I was so tired today, I conked out on the couch for a couple hours while reading and almost decided just to stay there til morning….

That happens, though, especially when you can’t sleep at night for whatever reason, or because you’re lying awake thinking, or have horrible nightmares that make you wish you still slept with a nightlight.

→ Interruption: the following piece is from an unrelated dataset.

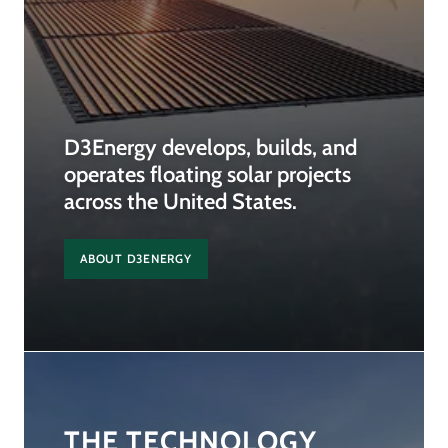
D3Energy develops, builds, and
operates floating solar projects
across the United States.
ABOUT D3ENERGY
THE TECHNOLOGY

It’s not so much that I’m doing more, although I guess that’s true. I’m certainly worrying more, and sometimes that is as strenuous as physical labor. Not discounting the fallen trees I had to saw apart, and mosquito banquet that I became in the midst of that adventure…. Or the lawn-mowing and shrub-trimming. Not to mention spending the first week or so taking care of my husband’s daily needs, and making sure he took his meds and ate healthy stuff – no small feat, this last!

But he’s on the mend now, using handweights, started to walk farther than chair to bed to couch to table, helping out a bit here and there; yesterday we did a little grocery shopping, today we walked around the mall for an hour or so. Every day gets better, and his body is healing very well.

He has, however, “forgotten” to talk make the appointment for his first scans. And he’s fallen off the healthy eating wagon, just a bit. But I still have another week to get him in shape for his return to work. Unfortunately, I think he believes he’ll be able to start off with a bang, go in at 6:00 a.m., unload a truck, and work 10-hour days. Right.

I feel more like I’m carrying the whole load – and I try to avoid making him worry, like I did before too, a little. Sometimes, before, I felt like this as well, but I could always talk to him about it and ask for help. Now, not so much. I’m thinking there could be a lot of this “before” and “now” stuff too.

This, like everything else we’ve dealt with over the years, will some day go away; in the meantime, we just keep muddling along. Things seem to improve daily, and that’s a blessing in itself.